Records from a dataset:
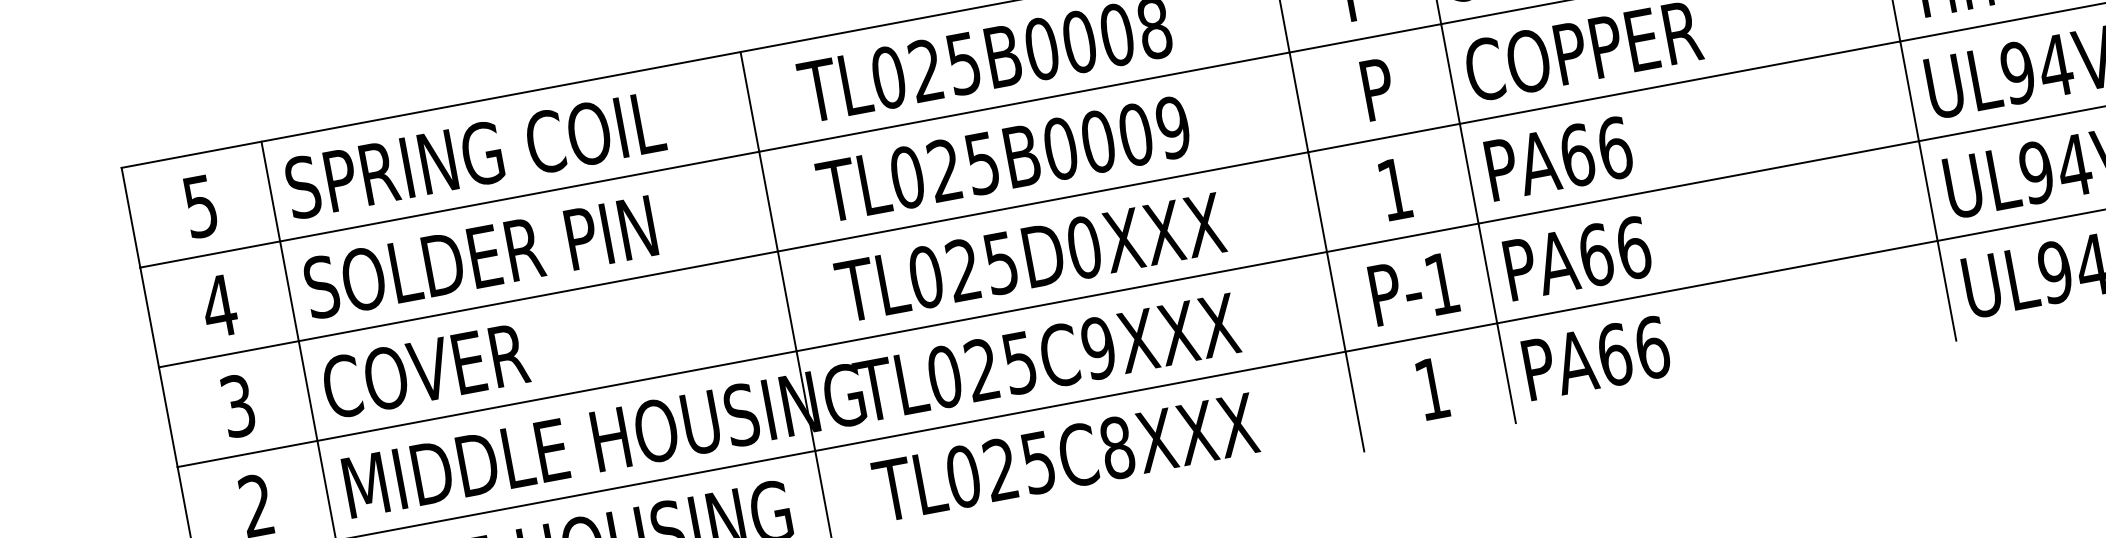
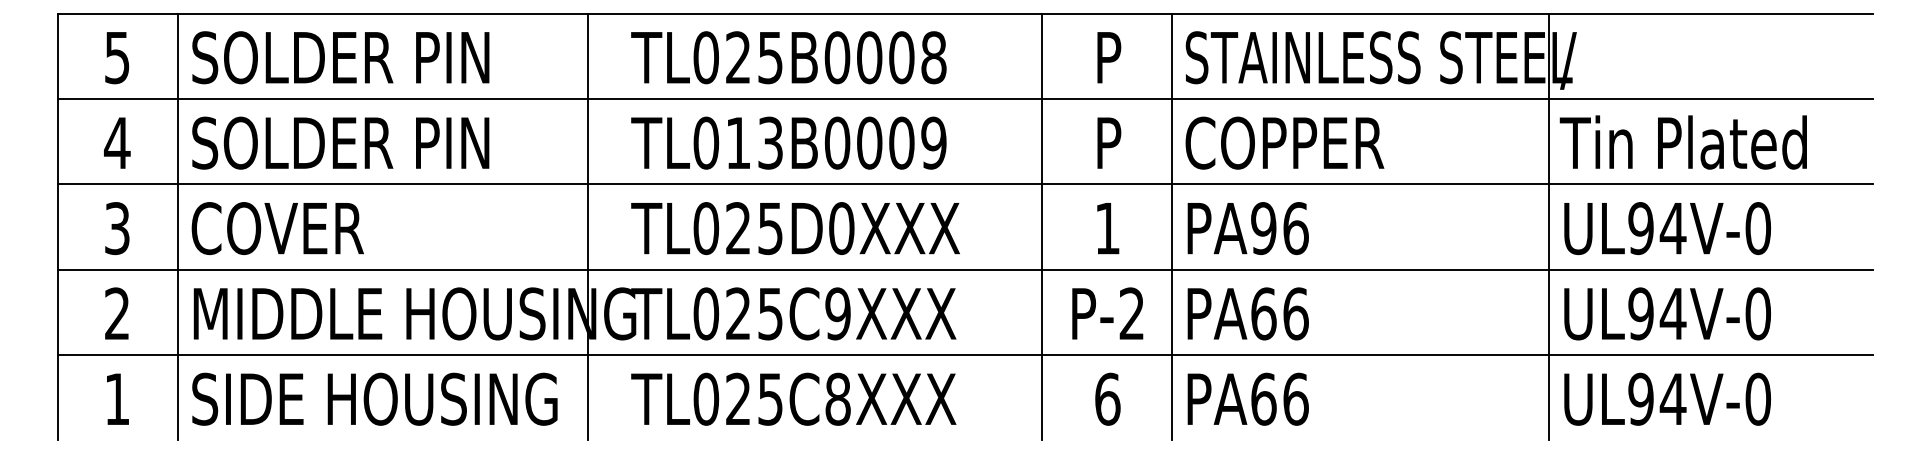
text: (494, 151) -> (368, 57), SPRING COIL -> SOLDER PIN
text: (1577, 155) -> (1263, 228), PA66 -> PA96
text: (963, 166) -> (754, 142), TL025B0009 -> TL013B0009
text: (1441, 283) -> (1131, 313), P-1 -> P-2
text: (1431, 388) -> (1107, 398), 1 -> 6

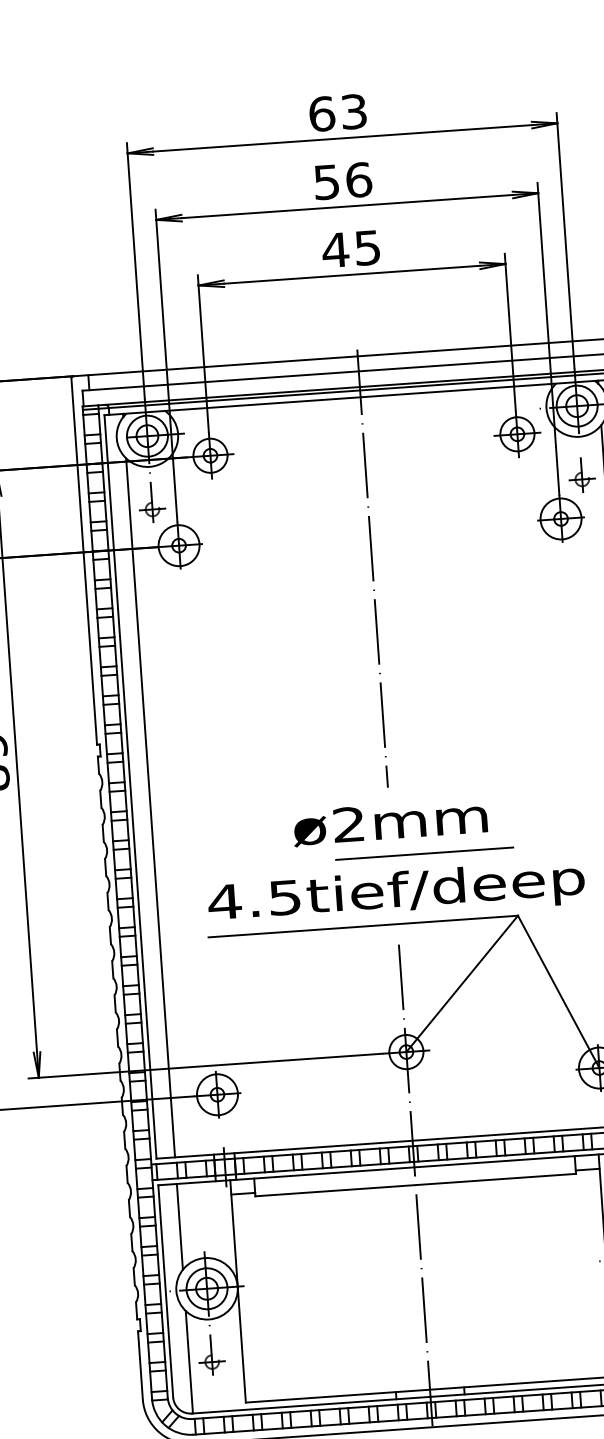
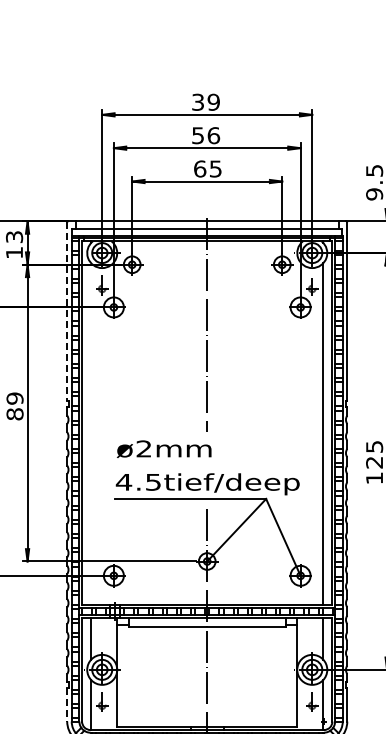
text: (337, 111) -> (205, 101), 63 -> 39
text: (334, 249) -> (199, 168), 45 -> 65
line: (84, 560) -> (67, 311), solid -> dashed
line: (151, 806) -> (91, 433), removed
text: (390, 820) -> (164, 448), moved
line: (423, 853) -> (222, 465), removed
line: (140, 1364) -> (67, 704), solid -> dashed

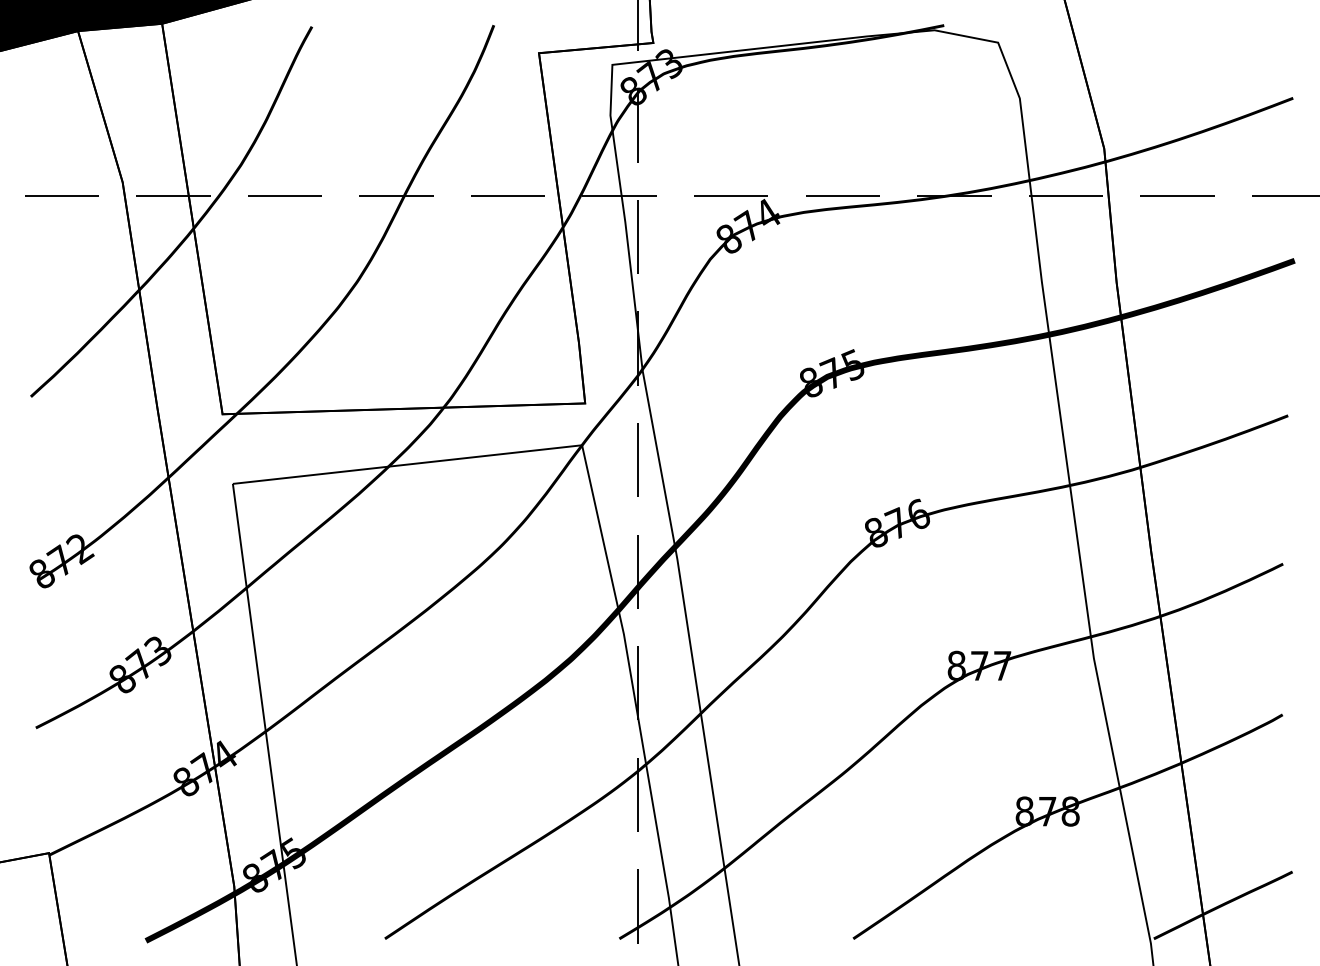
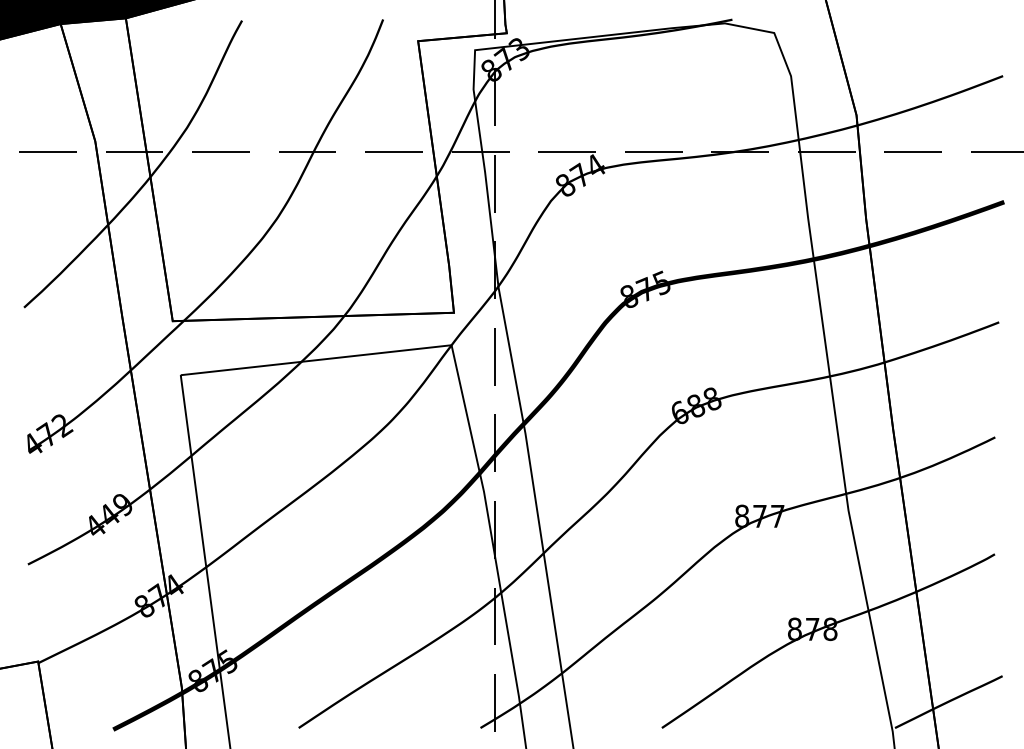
text: (897, 522) -> (696, 405), 876 -> 688
text: (41, 573) -> (32, 444), 872 -> 472
text: (139, 664) -> (108, 515), 873 -> 449

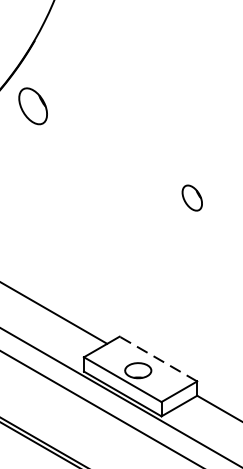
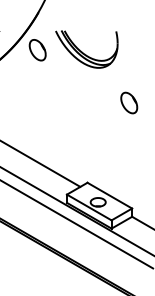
part: (117, 105) -> (86, 49), added
part: (192, 197) -> (129, 102), size x1.43
line: (157, 358) -> (109, 195), dashed -> solid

__WORK ORDER__. Please copy out each line of the data in which the word "solid" occurs.

__OUTPUT BELOW__.
line: (84, 560) -> (67, 311), solid -> dashed
line: (140, 1364) -> (67, 704), solid -> dashed
line: (157, 358) -> (109, 195), dashed -> solid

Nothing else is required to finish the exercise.